## Text block
####################

Latest Russian Losses

With estimates of Russian losses soaring, been poking about trying the figure out how bad it really is.

One interesting article is here: A Russian prisoner-turned-soldier says he was brought to the front line without training and told to charge ‘as far as we could go’ into Ukrainian gunfire (msn.com)

It details Wagner losses in three separate accounts.

1. Five men went forward, three were killed and two captured.

2. “half the soldiers in these assaults are wounded or killed, one soldier told the Times.”

3. “By other estimates, about 70% of soldiers are wounded or killed in battalions with former convicts, military analysts told the Times.”

They also state that the White House said that the Wagner Group had about 40,000 convicts deployed to Ukraine: “We continue to assess that Wagner currently has approximately 50,000 personnel deployed to Ukraine, including 10,000 contractors and 40,000 convicts.”

So, an attack by Wagner convicts results in 50% to 70% casualties. Not sure what the wounded-to-killed rate is for penal battalion attacks, but it might be lower than the norm of 5-to-1 or 6-to-1 for normal conventional warfare attacks (see: War by Numbers). Lets say 3-to-1 for the moment. How many of the 40,000 convicts have been sent in these “soak-off” attacks? Might be hundreds, might be thousands, doubt if it is tens of thousands. Lets say if 10,000 convict soldiers had been thrown away in this manner. We are looking at 10K x .50 (this assumes only one such attack) x .25 (wounded-to-killed ratio of 3-to-1) = 1,250 killed. Now this is a horrendous number, but certainly not high enough to justify all the much higher claims being made.

####################

## Listed records
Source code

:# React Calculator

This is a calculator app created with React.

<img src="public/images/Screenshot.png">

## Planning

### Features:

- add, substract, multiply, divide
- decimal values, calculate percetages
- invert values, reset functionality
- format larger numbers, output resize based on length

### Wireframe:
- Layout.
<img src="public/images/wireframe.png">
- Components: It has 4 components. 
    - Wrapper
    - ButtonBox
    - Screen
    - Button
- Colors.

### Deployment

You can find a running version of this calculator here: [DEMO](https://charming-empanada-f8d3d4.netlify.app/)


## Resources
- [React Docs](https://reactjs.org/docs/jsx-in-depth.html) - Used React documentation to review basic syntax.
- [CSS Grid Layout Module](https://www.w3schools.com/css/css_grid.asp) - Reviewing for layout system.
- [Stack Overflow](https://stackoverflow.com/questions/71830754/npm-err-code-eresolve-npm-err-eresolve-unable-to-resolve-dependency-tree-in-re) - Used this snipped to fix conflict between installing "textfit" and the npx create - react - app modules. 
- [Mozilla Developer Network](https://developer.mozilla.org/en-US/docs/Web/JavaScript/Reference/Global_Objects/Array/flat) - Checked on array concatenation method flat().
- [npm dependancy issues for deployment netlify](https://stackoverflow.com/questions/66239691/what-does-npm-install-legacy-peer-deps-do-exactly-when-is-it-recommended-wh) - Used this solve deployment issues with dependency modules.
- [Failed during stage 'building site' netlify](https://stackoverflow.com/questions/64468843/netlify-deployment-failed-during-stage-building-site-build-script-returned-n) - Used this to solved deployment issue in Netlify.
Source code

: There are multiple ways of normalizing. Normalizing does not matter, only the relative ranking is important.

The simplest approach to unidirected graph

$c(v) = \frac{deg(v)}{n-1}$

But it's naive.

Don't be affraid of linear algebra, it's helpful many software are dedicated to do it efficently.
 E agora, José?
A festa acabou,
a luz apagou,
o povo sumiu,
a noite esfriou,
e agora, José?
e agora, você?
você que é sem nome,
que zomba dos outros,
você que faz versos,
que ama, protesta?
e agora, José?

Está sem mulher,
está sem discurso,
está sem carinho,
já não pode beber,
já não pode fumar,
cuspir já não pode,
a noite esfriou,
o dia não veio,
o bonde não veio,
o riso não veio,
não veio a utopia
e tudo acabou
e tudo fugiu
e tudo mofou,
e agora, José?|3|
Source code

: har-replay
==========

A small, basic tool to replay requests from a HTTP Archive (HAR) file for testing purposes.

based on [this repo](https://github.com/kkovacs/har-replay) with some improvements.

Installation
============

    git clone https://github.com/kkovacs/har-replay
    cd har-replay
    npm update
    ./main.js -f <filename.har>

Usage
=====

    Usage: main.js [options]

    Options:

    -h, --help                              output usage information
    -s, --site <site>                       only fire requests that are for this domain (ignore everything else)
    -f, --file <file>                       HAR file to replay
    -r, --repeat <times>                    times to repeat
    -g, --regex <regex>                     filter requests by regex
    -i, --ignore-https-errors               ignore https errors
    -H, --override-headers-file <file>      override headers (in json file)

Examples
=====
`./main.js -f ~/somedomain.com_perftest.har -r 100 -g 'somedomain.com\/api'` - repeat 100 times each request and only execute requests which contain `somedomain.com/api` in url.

####################

## Required work
(1) In the text on Russian losses, how many personnel does the White House assess the Wagner Group has deployed to Ukraine?
(2) Extend the text on Russian losses, picking up from its final sentence.

## Your written answers
(1) Approximately 50,000 personnel, including 10,000 contractors and 40,000 convicts.

(2)
Then there are the attacks around Vuhledar. Clearly they took some losses, at least 16 AFVs from the hap-hazard counting I did and other claims are stating 31 tanks. This article states 130 peices of equipment, including 36 tanks and 5,000 soldiers killed, wounded or imprisoned: https://www.msn.com/en-us/news/world/russia-loses-entire-elite-brigade-after-5-000-troops-are-wiped-out-in-battle/ar-AA17tIWW?ocid=msedgntp&cvid=39ac09a80e3f4dde94b4b9904b629b67. These are, of course, Ukrainian claims. It would give them more credence if they reported the number captured and provided an actual body count figure. While body counts are in somewhat disrepute because of the U.S. Vietnam experience, I can only imagine that casualty estimates of enemy losses without body counts would only be much worse (more inflated). Still, with an estimate of 5,000 casualties, I am guessing that means less than 1,000 killed.

There are other attacks going on elsewhere along the front, but Vuhledar and Bakhmut (the Wagner area) are the two biggest ones. Not sure how this adds up to the UK estimate of 824 Russian troops being killed each day. It could certainly have happened in either locale for one day, but not sure how this turns into a norm day-by-day. Probably not the norm week-after-week.

Now, I am asking “What is the factual basis for these recent higher casualty estimates.” No one has actually answered that question. So in light of the non-response, this is my attempt to find the accounts that justify these higher estimates. They don’t really do that, especially day-by-day and week-after-week. A couple of good stories about high enemy losses does not establish the norm. The question is what is the factual basis for declaring such norms as 824 Russian troops killed each day? Are people taking exceptional incidents and using that to claim it is the norm?

 

Also see:

Wounded-to-killed ratios in Ukraine in 2022 | Mystics & Statistics (dupuyinstitute.org)

The Ukrainian casualty claims are inflated – part 1 | Mystics & Statistics (dupuyinstitute.org)

Wounded-To-Killed Ratios | Mystics & Statistics (dupuyinstitute.org)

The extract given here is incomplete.